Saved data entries
=-=-=-=-=

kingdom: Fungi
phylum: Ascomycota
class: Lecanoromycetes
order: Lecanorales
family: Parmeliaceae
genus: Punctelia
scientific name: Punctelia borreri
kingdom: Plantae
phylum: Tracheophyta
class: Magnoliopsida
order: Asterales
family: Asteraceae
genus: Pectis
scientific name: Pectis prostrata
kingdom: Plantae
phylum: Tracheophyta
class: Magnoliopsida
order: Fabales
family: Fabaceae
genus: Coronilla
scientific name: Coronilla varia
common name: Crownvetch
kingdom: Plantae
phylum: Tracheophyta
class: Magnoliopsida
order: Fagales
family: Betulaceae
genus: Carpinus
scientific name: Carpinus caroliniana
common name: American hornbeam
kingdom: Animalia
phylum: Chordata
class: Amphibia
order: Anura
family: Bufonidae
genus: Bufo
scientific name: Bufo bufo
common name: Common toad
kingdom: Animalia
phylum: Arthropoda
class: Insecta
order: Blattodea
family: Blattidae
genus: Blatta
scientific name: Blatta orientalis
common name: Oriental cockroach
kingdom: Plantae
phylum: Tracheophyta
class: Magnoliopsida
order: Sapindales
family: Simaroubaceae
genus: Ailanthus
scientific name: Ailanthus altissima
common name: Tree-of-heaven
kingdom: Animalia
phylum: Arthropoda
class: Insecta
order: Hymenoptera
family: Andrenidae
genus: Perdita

=-=-=-=-=

*Exercise details*. Write out every line of the entries above again, with nothing changed.

*Finished task*.
kingdom: Fungi
phylum: Ascomycota
class: Lecanoromycetes
order: Lecanorales
family: Parmeliaceae
genus: Punctelia
scientific name: Punctelia borreri
kingdom: Plantae
phylum: Tracheophyta
class: Magnoliopsida
order: Asterales
family: Asteraceae
genus: Pectis
scientific name: Pectis prostrata
kingdom: Plantae
phylum: Tracheophyta
class: Magnoliopsida
order: Fabales
family: Fabaceae
genus: Coronilla
scientific name: Coronilla varia
common name: Crownvetch
kingdom: Plantae
phylum: Tracheophyta
class: Magnoliopsida
order: Fagales
family: Betulaceae
genus: Carpinus
scientific name: Carpinus caroliniana
common name: American hornbeam
kingdom: Animalia
phylum: Chordata
class: Amphibia
order: Anura
family: Bufonidae
genus: Bufo
scientific name: Bufo bufo
common name: Common toad
kingdom: Animalia
phylum: Arthropoda
class: Insecta
order: Blattodea
family: Blattidae
genus: Blatta
scientific name: Blatta orientalis
common name: Oriental cockroach
kingdom: Plantae
phylum: Tracheophyta
class: Magnoliopsida
order: Sapindales
family: Simaroubaceae
genus: Ailanthus
scientific name: Ailanthus altissima
common name: Tree-of-heaven
kingdom: Animalia
phylum: Arthropoda
class: Insecta
order: Hymenoptera
family: Andrenidae
genus: Perdita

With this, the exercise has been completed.